Now, we randomly select 60% of the data from the normal category and the abnormal category, respectively, as the training set, where the normal category data in the training set are used to construct the initial MS and the abnormal category data are used to verify the validity of the MS. The remaining 40% of the data in the normal and abnormal categories are used as the test set to verify the classification performance of the MTS.

The confusion matrix of the training set classified on the initial MS is shown in Table 2. The results show that the classification of normal classes is good, but the detection of abnormal classes is low, and the MS needs to be optimized.

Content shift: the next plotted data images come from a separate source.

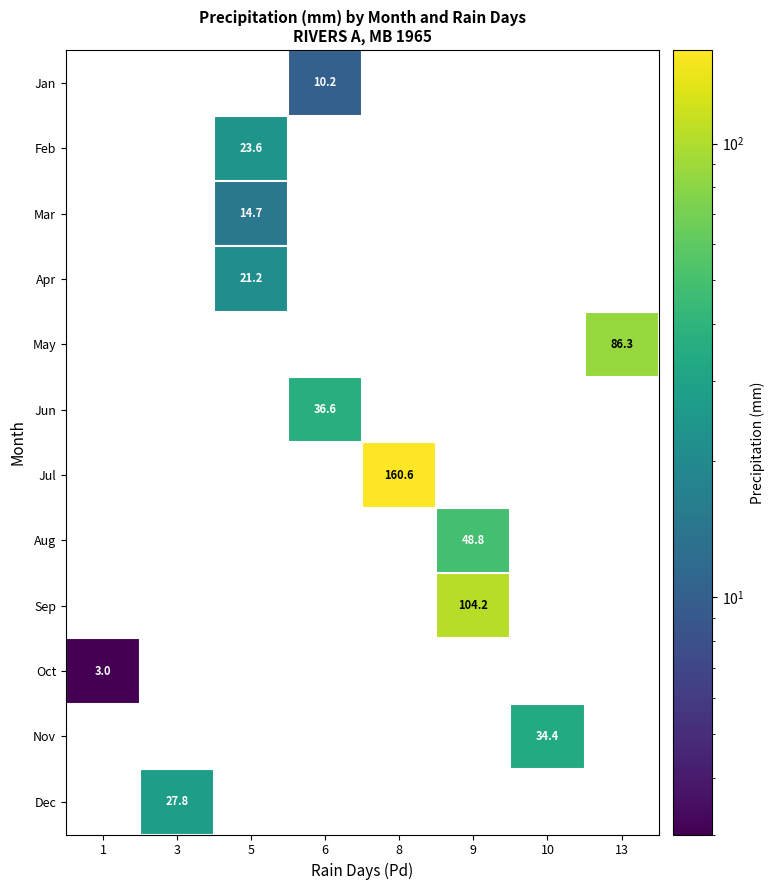

Is the value of row_1 at 1 greater than the value of row_10 at 9?

No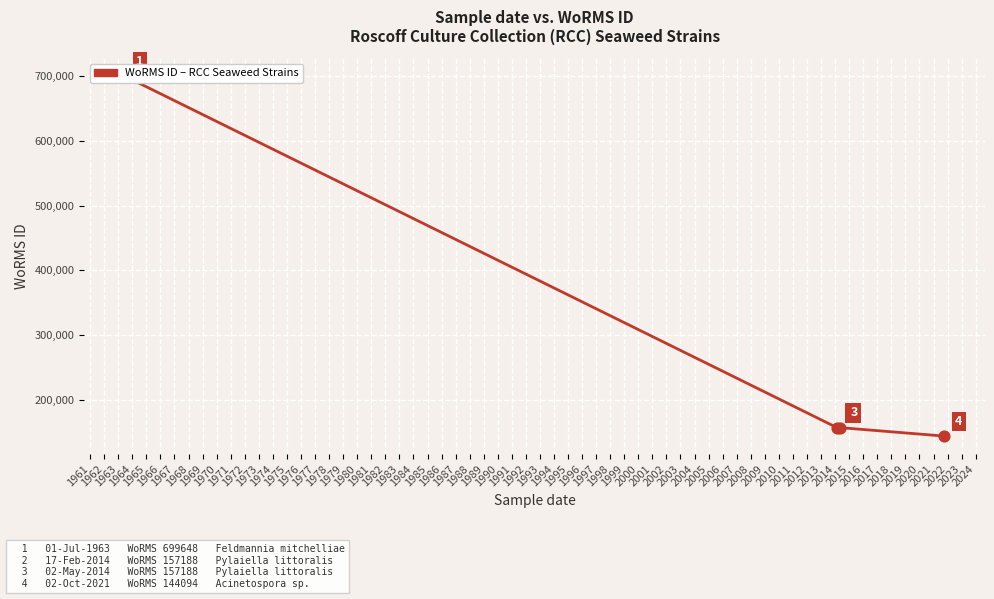

Between 1962 and 1961, which is larger?

1962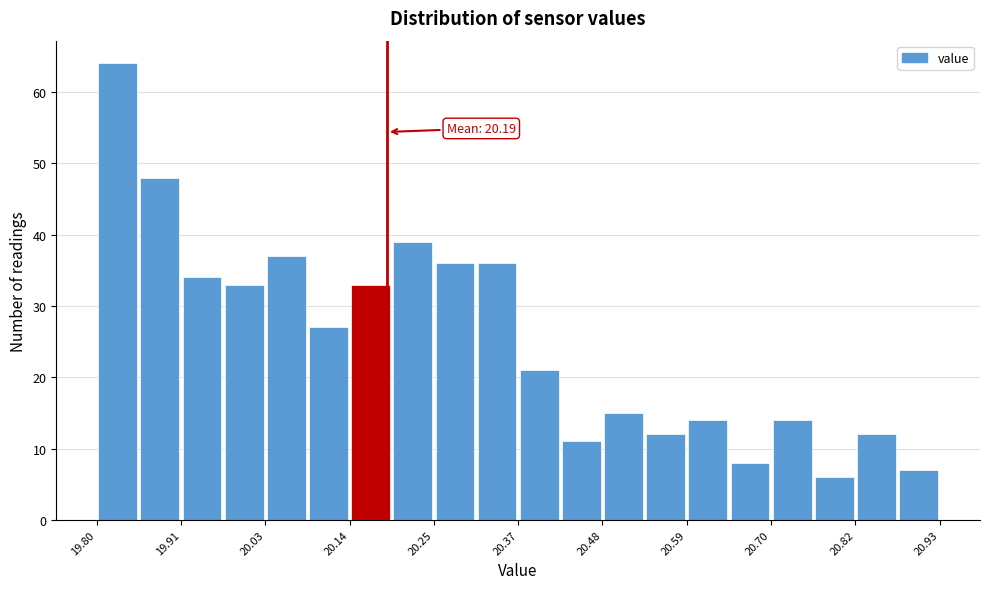

Around what value on the x-axis is the tallest bar? Give the approximate position of its centre, as read against the axis.

19.82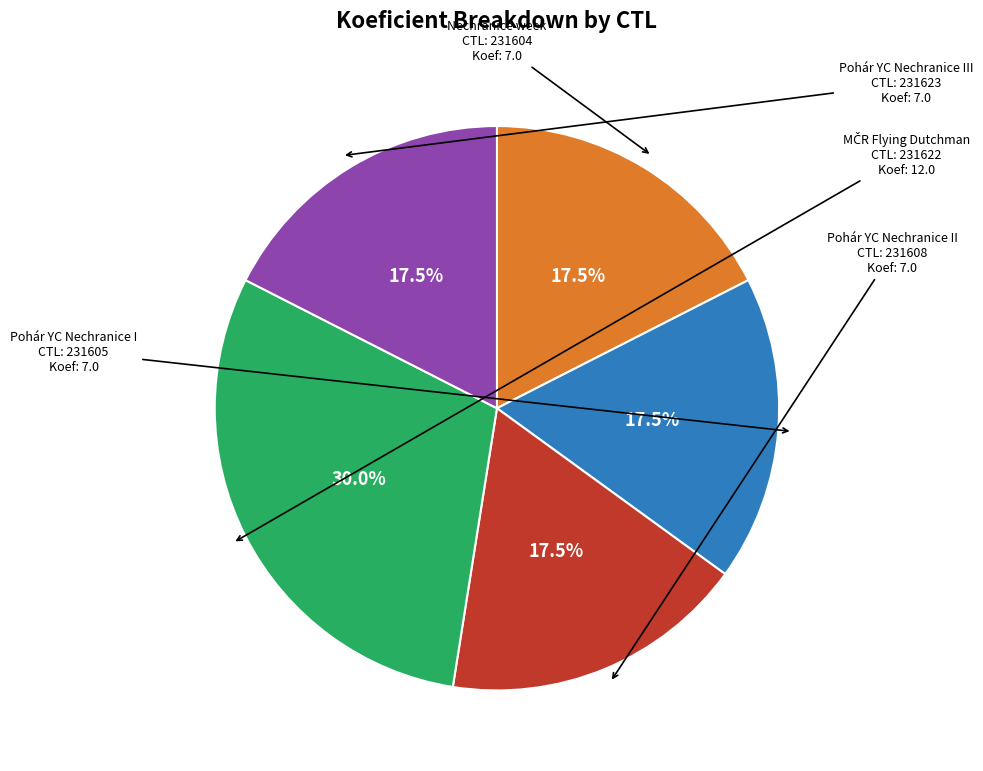

Combined, what portion of the pie is Pohár YC Nechranice I and Nechranice week?

35.0%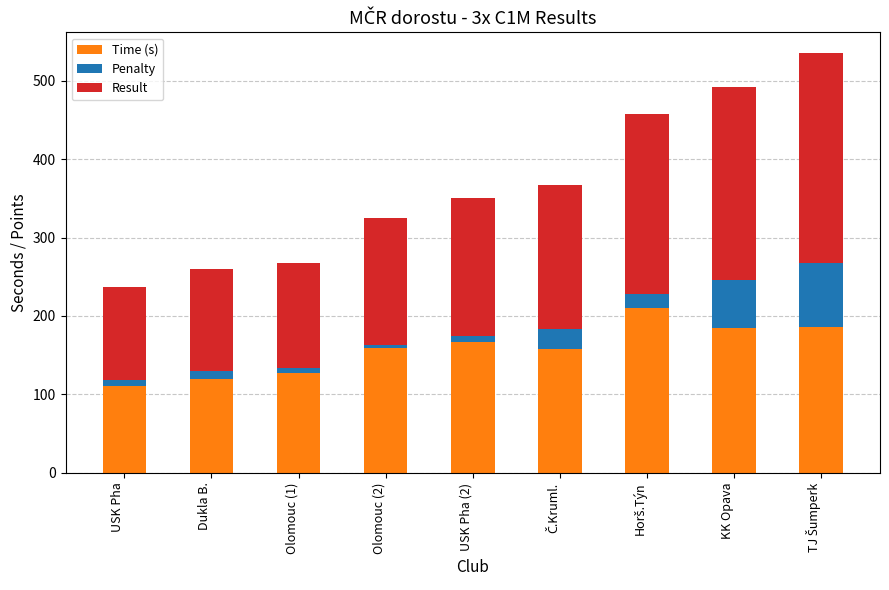

True or false: Time (s) has a value of 184.2 at KK Opava.

True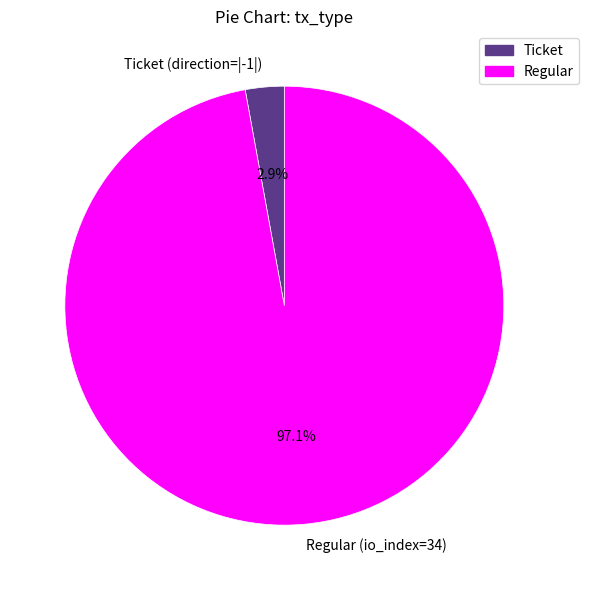

Rank the categories by value from lowest to highest.

Ticket, Regular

In the following, the initial MS is optimized using the modified MD measurement scale. Using the IMD as the monitoring object and the control chart judging stability rule, after 6 iterations, the 9 anomalies in the initial MS are removed and the updated MS is constructed with the remaining samples (see Figure 7).

Recalculating the confusion matrix of the training set on the optimized robust MS (see Table 3), there was an increase in the classification error rate for the normal class, but a significant improvement in the classification error rate for the abnormal class, after all, improving the diagnostic ability of the abnormal class is in a more concerned position in medical diagnosis, and then, the overall misclassification rate also decreased. The classification results on the training set show that the established MS is valid and can be used for prediction. The confusion matrix for the test set classification is shown in Table 4, and the results show that the detection of anomaly classes is very good.

5. Conclusions

MD is used as a measurement scale in MTS. As MD is very sensitive to the changes in sample data that constitute the MS, the reasonable selection of normal samples to construct the MS is a prerequisite to ensure the classification accuracy of MTS. Aiming at this problem, this paper proposes a generating mechanism of robust MS combining a modified MD metric with the steady rules of the control chart. The modified MD metric is the incremental MD calculated in the initial MS and in the corresponding reduced MS. Then, the incremental MD is used as the new distance metric to establish the individual control charts. The simulation experiment and actual case show the effectiveness of this method in optimizing MS. By comparing the classification performance in different MS, it is shown that the proposed method can improve the classification accuracy and the implementation efficiency of MTS in practical applications.

Data Availability

The simulation data used to support the findings of this study are available from the corresponding author upon request. The vertebral column dataset is derived from UCL public dataset.

Conflicts of Interest

The authors declare that they have no conflicts of interest.

Acknowledgments

This work received support from the Project of the National Natural Science Foundation of China (11601234).